The videos used are the following:
As the videos are not from the author, only the labels are provided (drones_labels.zip). These labels are in .png format. Each pixel can have one of the following values:
- (0,0,0) for the class sky
- (4,4,4) for the class road
- (6,6,6) for the class other
Below are some examples of labels in the database. For visualization purposes, the values of the images were modified, where gray corresponds to the class sky, red to the class road and violet to the class other.
A script is provided (videosToFrames.py) to automatically obtain the exact frames of each video used to create the database. When using this script, the needed frames of each video will be saved in a directory, with their names matching the names of the labels.

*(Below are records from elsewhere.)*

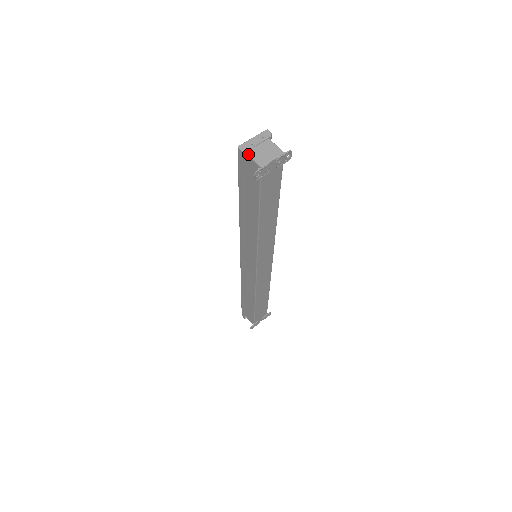
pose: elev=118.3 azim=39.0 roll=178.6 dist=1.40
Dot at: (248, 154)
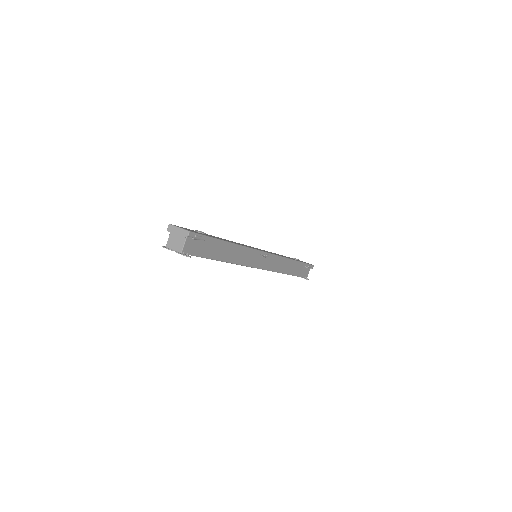
Dot at: (170, 233)
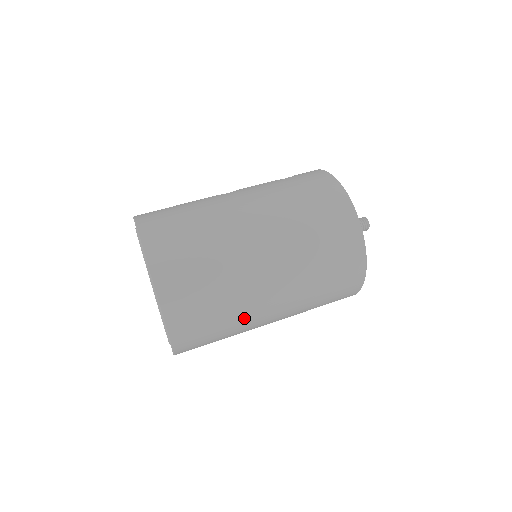
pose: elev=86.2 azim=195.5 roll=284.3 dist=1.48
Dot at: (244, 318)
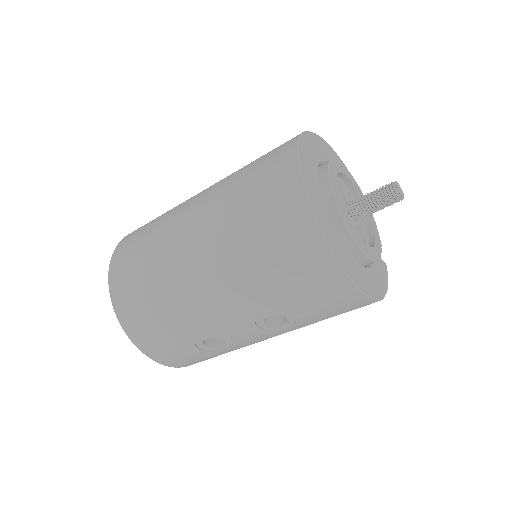
Dot at: (177, 294)
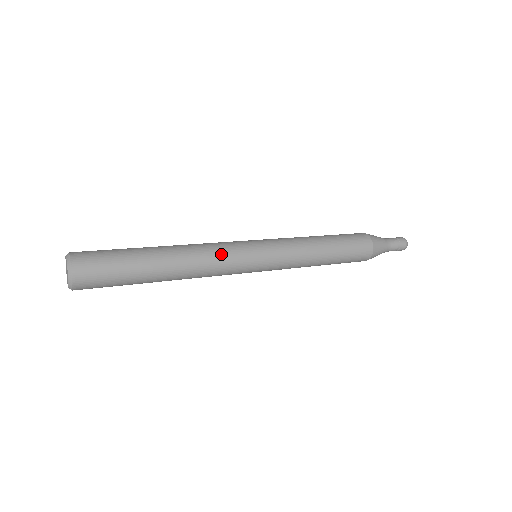
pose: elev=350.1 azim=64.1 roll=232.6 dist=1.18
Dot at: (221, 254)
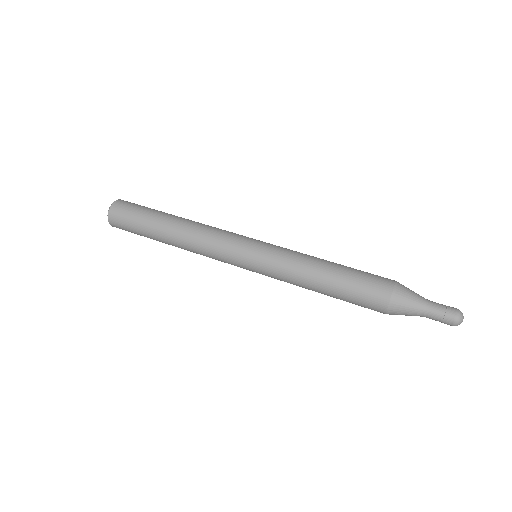
Dot at: (212, 257)
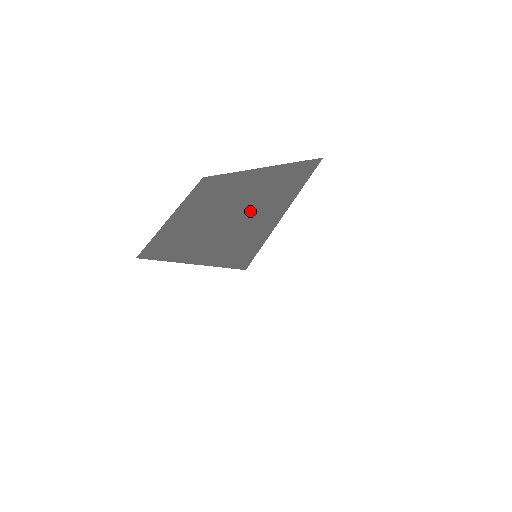
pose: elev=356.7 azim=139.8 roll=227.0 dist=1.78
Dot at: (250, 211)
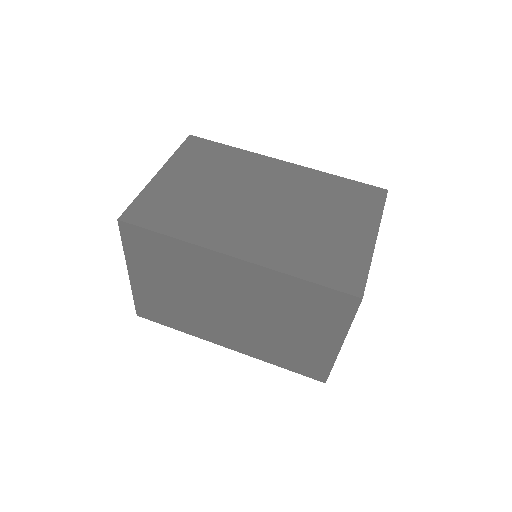
Dot at: (284, 327)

The frames used for each video are:
Video | Frames from the video |
---|---|
Video 1 | [1878-1908] / [2505-2555] / [2918-2948] / [4768-4798] / [7118-7158] / [8509-8528] |
Video 2 | [841-916] / [3040-3136] / [2846-2851] / [2856] / [2862-2863] / [2868] / [2875-2879] / [2884-2887] / [2892] / [2899] / [2901-2902] / [2906] / [2910-2911] / [2914-2915] / [2922] / [2926-2927] / [2932] / [2934] / [2940] / [357-436] / [541-638] / [640-749] / [943-1001] / [1057-1232] / [1916-2033] / [3644-3744] / [3814-3874] / [3904-4032] / [4536-4556] / [4616-4656] / [5083-5113] / [5183-5213] / [5304-5334] |
Video 3 | [227-257] |
Video 4 | [2110-2150] / [2404-2444] |
Video 5 | [2785-2839] / [3337-3450] / [3588-3722] / [4894-5030] |
Video 6 | [4299-4329] / [4673-4703] / [4956-4986] / [5026-5036] / [6711-6741] |
Video 7 | [1705-1735] / [1821-1836] / [2914-2944] / [3404-3444] |
Video 8 | [2681-2721] / [2751-2781] |
Video 9 | [2-402] / [809-989] / [1026-1280] / [1673-1769] |
The order in which the frames are provided follows the order of the labels' names.